• **INSTRUCTIONS TO FOLLOW**: Find how many lines of the entries contain the word "almuerzo", then report that figure alone.

• **GIVEN DATA**:
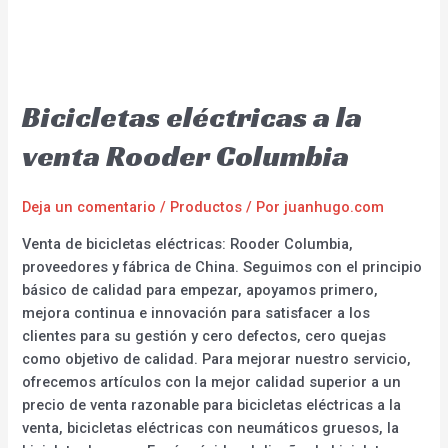
Bicicletas eléctricas a la
venta Rooder Columbia
Deja un comentario
/
Productos
/ Por
juanhugo.com
Venta de bicicletas eléctricas: Rooder Columbia,
proveedores y fábrica de China. Seguimos con el principio
básico de calidad para empezar, apoyamos primero,
mejora continua e innovación para satisfacer a los
clientes para su gestión y cero defectos, cero quejas
como objetivo de calidad. Para mejorar nuestro servicio,
ofrecemos artículos con la mejor calidad superior a un
precio de venta razonable para bicicletas eléctricas a la
venta, bicicletas eléctricas con neumáticos gruesos, la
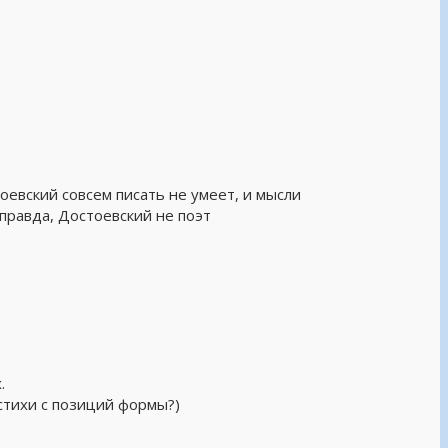
оевский совсем писать не умеет, и мысли
 правда, Достоевский не поэт
.
стихи с позиций формы?)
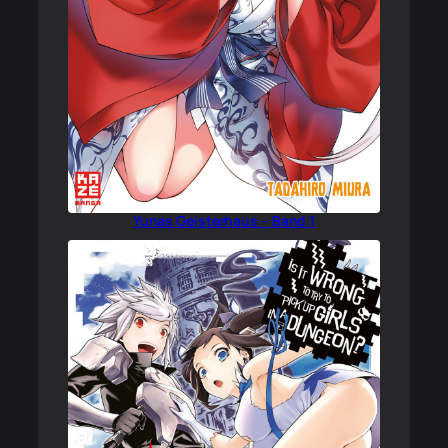
Yunas Geisterhaus – Band 1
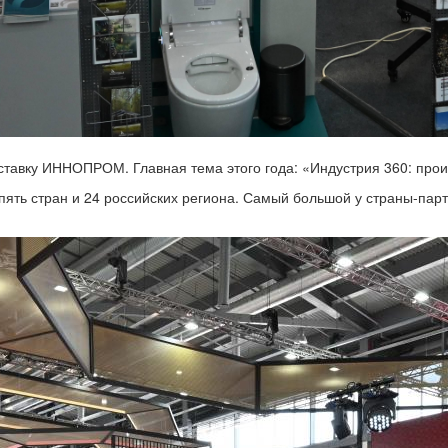
вку ИННОПРОМ. Главная тема этого года: «Индустрия 360: произ
ть стран и 24 российских региона. Самый большой у страны-партне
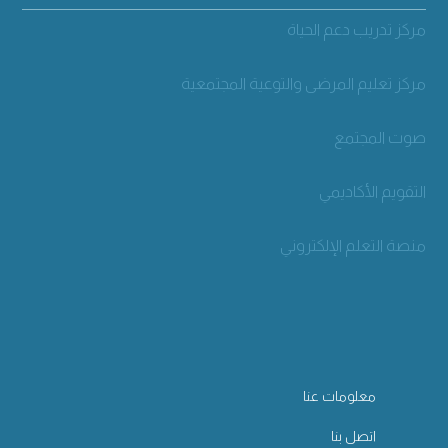
مركز تدريب دعم الحياة
مركز تعليم المرضى والتوعية المجتمعية
صوت المجتمع
التقويم الأكاديمي
منصة التعلم الإلكتروني
معلومات عنا
اتصل بنا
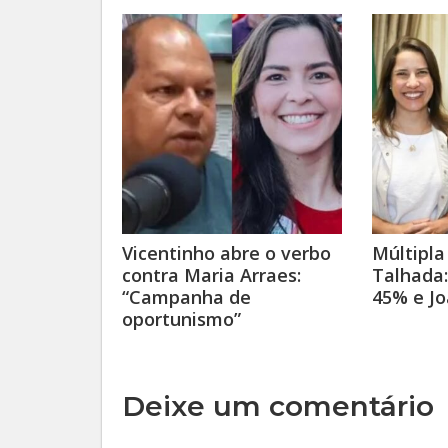
Vicentinho abre o verbo
Múltipla
contra Maria Arraes:
Talhada:
“Campanha de
45% e J
oportunismo”
Deixe um comentário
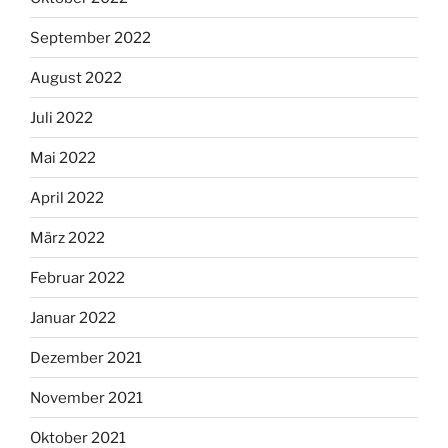
September 2022
August 2022
Juli 2022
Mai 2022
April 2022
März 2022
Februar 2022
Januar 2022
Dezember 2021
November 2021
Oktober 2021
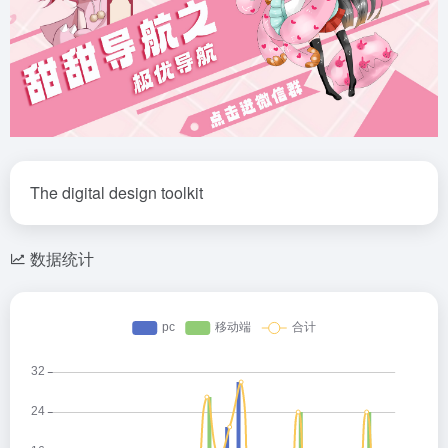
The digital design toolkit
数据统计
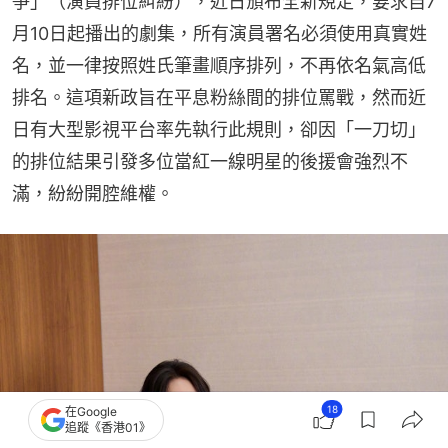
爭」（演員排位糾紛），近日頒布全新規定，要求自7
月10日起播出的劇集，所有演員署名必須使用真實姓
名，並一律按照姓氏筆畫順序排列，不再依名氣高低
排名。這項新政旨在平息粉絲間的排位罵戰，然而近
日有大型影視平台率先執行此規則，卻因「一刀切」
的排位結果引發多位當紅一線明星的後援會強烈不
滿，紛紛開腔維權。
18
在Google
追蹤《香港01》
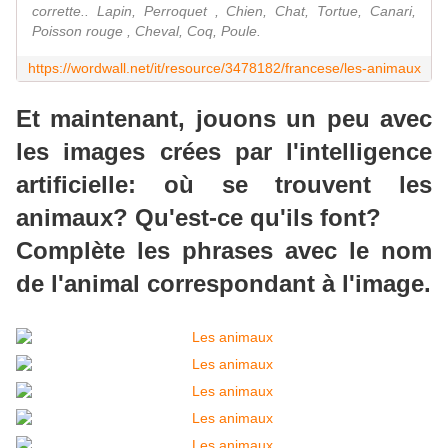
corrette.. Lapin, Perroquet , Chien, Chat, Tortue, Canari,
Poisson rouge , Cheval, Coq, Poule.
https://wordwall.net/it/resource/3478182/francese/les-animaux
Et maintenant, jouons un peu avec
les images crées par l'intelligence
artificielle: où se trouvent les
animaux? Qu'est-ce qu'ils font?
Complète les phrases avec le nom
de l'animal correspondant à l'image.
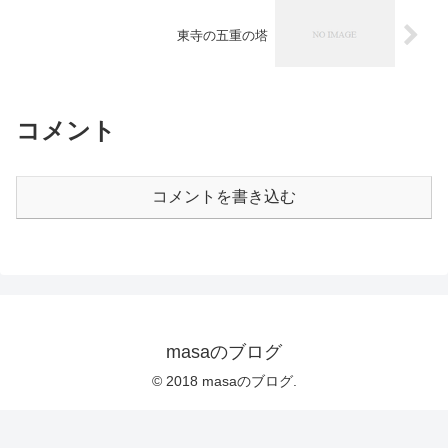
東寺の五重の塔
コメント
コメントを書き込む
masaのブログ
© 2018 masaのブログ.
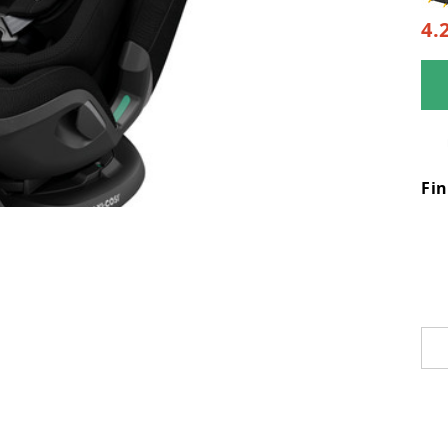
4.
Fi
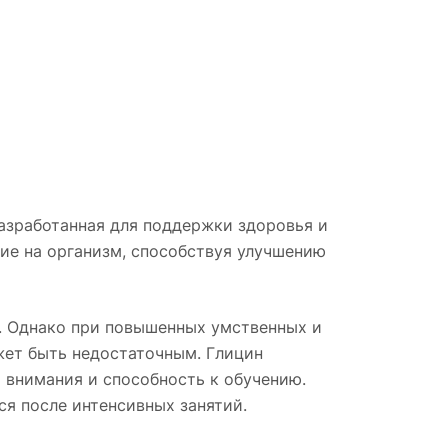
разработанная для поддержки здоровья и
ие на организм, способствуя улучшению
. Однако при повышенных умственных и
ожет быть недостаточным. Глицин
я внимания и способность к обучению.
ся после интенсивных занятий.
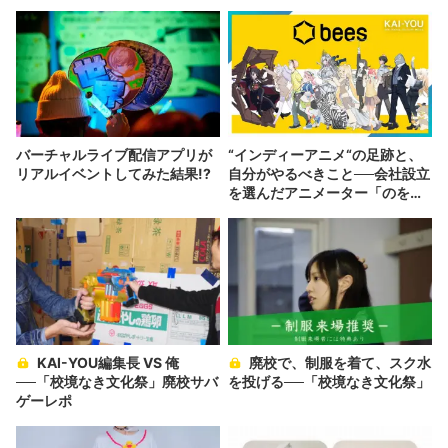
バーチャルライブ配信アプリが
“インディーアニメ“の足跡と、
リアルイベントしてみた結果!?
自分がやるべきこと──会社設立
を選んだアニメーター「のを
か」の胸中
KAI-YOU編集長 VS 俺
廃校で、制服を着て、スク水
──「校境なき文化祭」廃校サバ
を投げる──「校境なき文化祭」
ゲーレポ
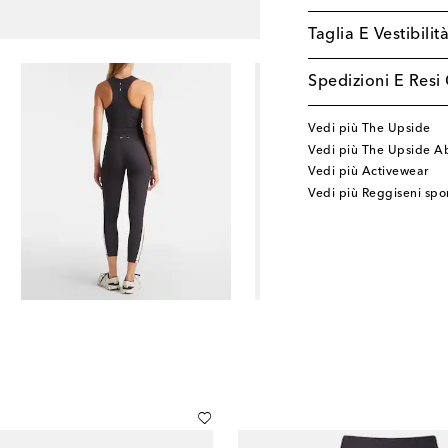
Taglia E Vestibilit
Spedizioni E Resi 
Vedi più The Upside
Vedi più The Upside A
Vedi più Activewear
Vedi più Reggiseni spor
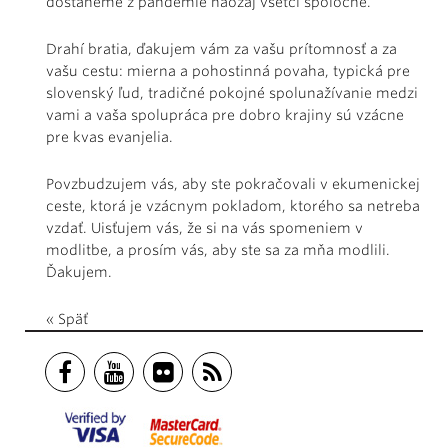
dostaneme z pandémie naozaj všetci spoločne.
Drahí bratia, ďakujem vám za vašu prítomnosť a za
vašu cestu: mierna a pohostinná povaha, typická pre
slovenský ľud, tradičné pokojné spolunažívanie medzi
vami a vaša spolupráca pre dobro krajiny sú vzácne
pre kvas evanjelia.
Povzbudzujem vás, aby ste pokračovali v ekumenickej
ceste, ktorá je vzácnym pokladom, ktorého sa netreba
vzdať. Uisťujem vás, že si na vás spomeniem v
modlitbe, a prosím vás, aby ste sa za mňa modlili.
Ďakujem.
« Späť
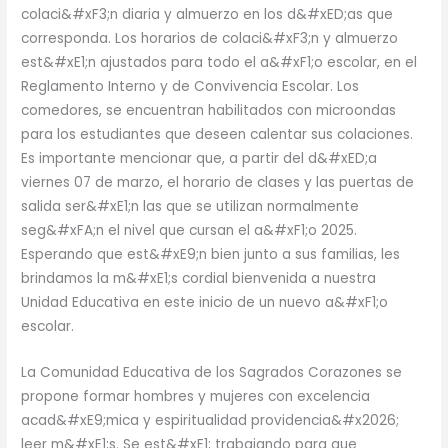
colaci&#xF3;n diaria y almuerzo en los d&#xED;as que
corresponda. Los horarios de colaci&#xF3;n y almuerzo
est&#xE1;n ajustados para todo el a&#xF1;o escolar, en el
Reglamento Interno y de Convivencia Escolar. Los
comedores, se encuentran habilitados con microondas
para los estudiantes que deseen calentar sus colaciones.
Es importante mencionar que, a partir del d&#xED;a
viernes 07 de marzo, el horario de clases y las puertas de
salida ser&#xE1;n las que se utilizan normalmente
seg&#xFA;n el nivel que cursan el a&#xF1;o 2025.
Esperando que est&#xE9;n bien junto a sus familias, les
brindamos la m&#xE1;s cordial bienvenida a nuestra
Unidad Educativa en este inicio de un nuevo a&#xF1;o
escolar.
La Comunidad Educativa de los Sagrados Corazones se
propone formar hombres y mujeres con excelencia
acad&#xE9;mica y espiritualidad providencia&#x2026;
leer m&#xE1;s. Se est&#xE1; trabajando para que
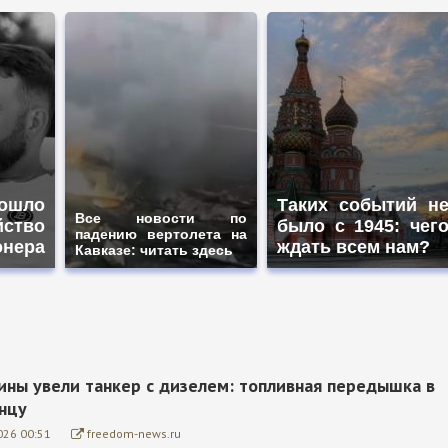
ошло
Таких событий н
Все новости по
йство
было с 1945: чег
падению вертолета на
онера
ждать всем нам?
Кавказе: читать здесь
ины увели танкер с дизелем: топливная передышка в
онцу
026 00:51
freedom-news.ru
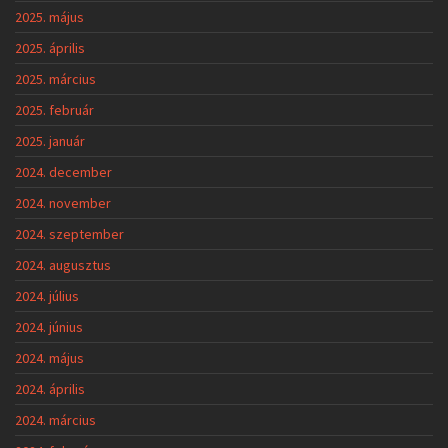
2025. május
2025. április
2025. március
2025. február
2025. január
2024. december
2024. november
2024. szeptember
2024. augusztus
2024. július
2024. június
2024. május
2024. április
2024. március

• **OUTPUT BELOW**: 2